Results: We included 26 116 treatment initiations between 2017 and 2024 (median 61 years of age, 76% women). Based on 347 incident VTE events, the age and sex-standardised (to TNFi) IR (95% Confidence Interval (CI)) for VTE was 4.3 per 1000 person-years (3.6-5.0) for patients treated with TNFi, 8.3 (6.6-10.1) for patients treated with JAKi, 5.9 (3.9-7.8) for patients treated with rituximab, 7.3 (4.9-9.7) for patients treated with IL6i, 4.0 (2.5-5.5) for patients treated with abatacept and 2.9 (2.7-3.1) for the general population. The fully adjusted HR (95% CI) for VTE with JAKi versus TNFi was 1.89 (1.38-2.57). The estimates among the patients in the 2021–2024 subset were similar to the estimates of the 2017-2024 initiations (HR=1.80 (1.03-3.15). Additionally, the fully adjusted HR for VTE with IL6i versus TNFi was 1.62 (1.08-2.43) among the 2017-2024 treatment initiations.

Conclusions: Patients with RA selected for treatment with JAKi experience a higher risk of VTE during treatment than patients with RA selected for TNFi. This pattern persists also in treatment initiations 2021 or later. The signal of a higher risk of VTE with IL6i vs. TNFi observed among initiators 2021-2024 warrants further investigation.

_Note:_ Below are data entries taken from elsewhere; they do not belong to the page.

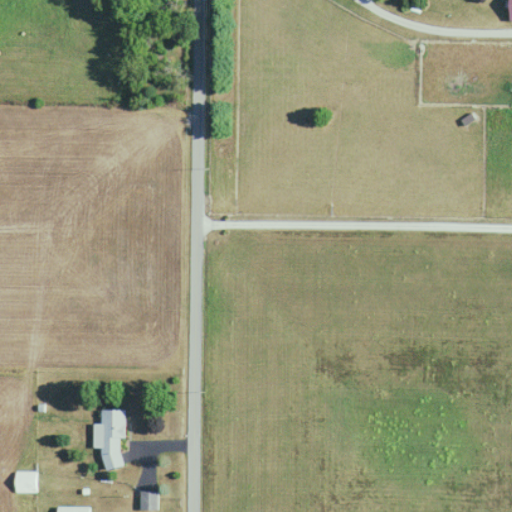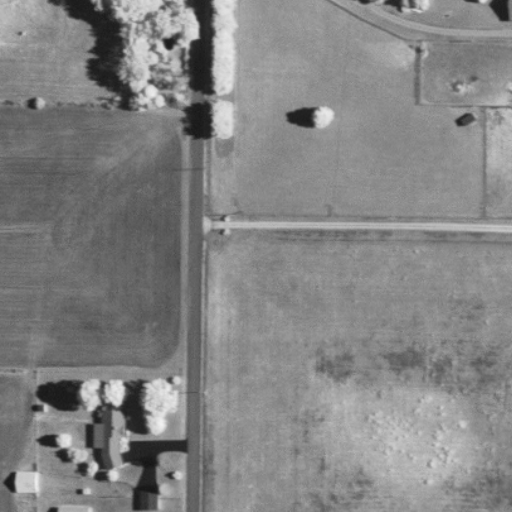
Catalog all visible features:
building: (510, 9)
road: (433, 27)
road: (354, 223)
road: (195, 256)
building: (109, 438)
building: (25, 482)
building: (148, 501)
building: (72, 509)
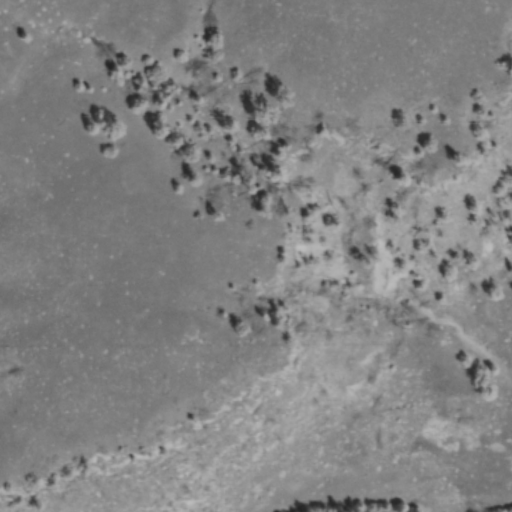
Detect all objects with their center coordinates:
park: (257, 408)
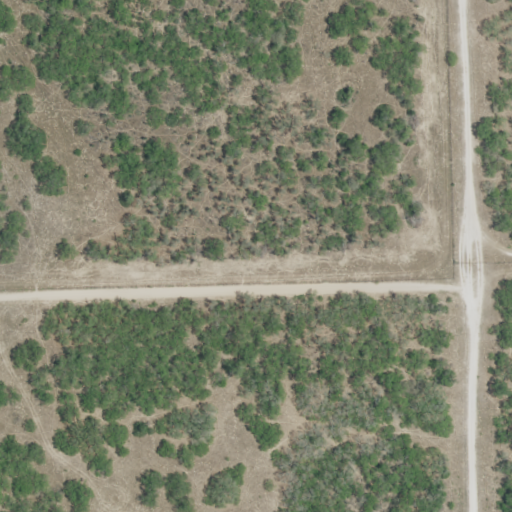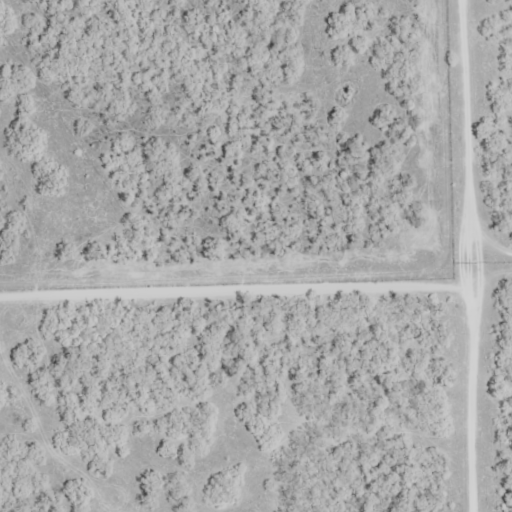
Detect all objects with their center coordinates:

REFERENCES: [1] Molander V, Bower H, Frisell T, Delcoigne B, Di Giuseppe D, Askling J, et al. Venous thromboembolism with JAK inhibitors and other immune-modulatory drugs: a Swedish comparative safety study among patients with rheumatoid arthritis. Ann Rheum Dis. 2023 Feb;82(2):189–97.

[2] Molander V, Bower H, Askling J. Validation and characterization of venous thromboembolism diagnoses in the Swedish National Patient Register among patients with rheumatoid arthritis. Scand J Rheumatol. 2023 Mar;52(2):111–7.

[3] Molander V, Bower H, Frisell T, Askling J. Risk of venous thromboembolism in rheumatoid arthritis, and its association with disease activity: a nationwide cohort study from Sweden. Ann Rheum Dis. 2021 Feb;80(2):169–75.

Acknowledgments: NIL.

Disclosure of Interests: Maxime Raffray: None declared, Viktor Molander: None declared, Daniela Di Giuseppe: None declared, Helena Idborg: None declared, Helga Westerlind: None declared, Christel Karlqvist: None declared, Per-Johan Jakobsson: None declared, Johan Askling PI for agreements between Karolinska Institutet and Abbvie, BMS, Eli Lilly, Pfizer, Roche, Samsung Bioepis, AlfaSigma and Sanofi for safety monitoring of anti-rheumatic therapies (ARTIS).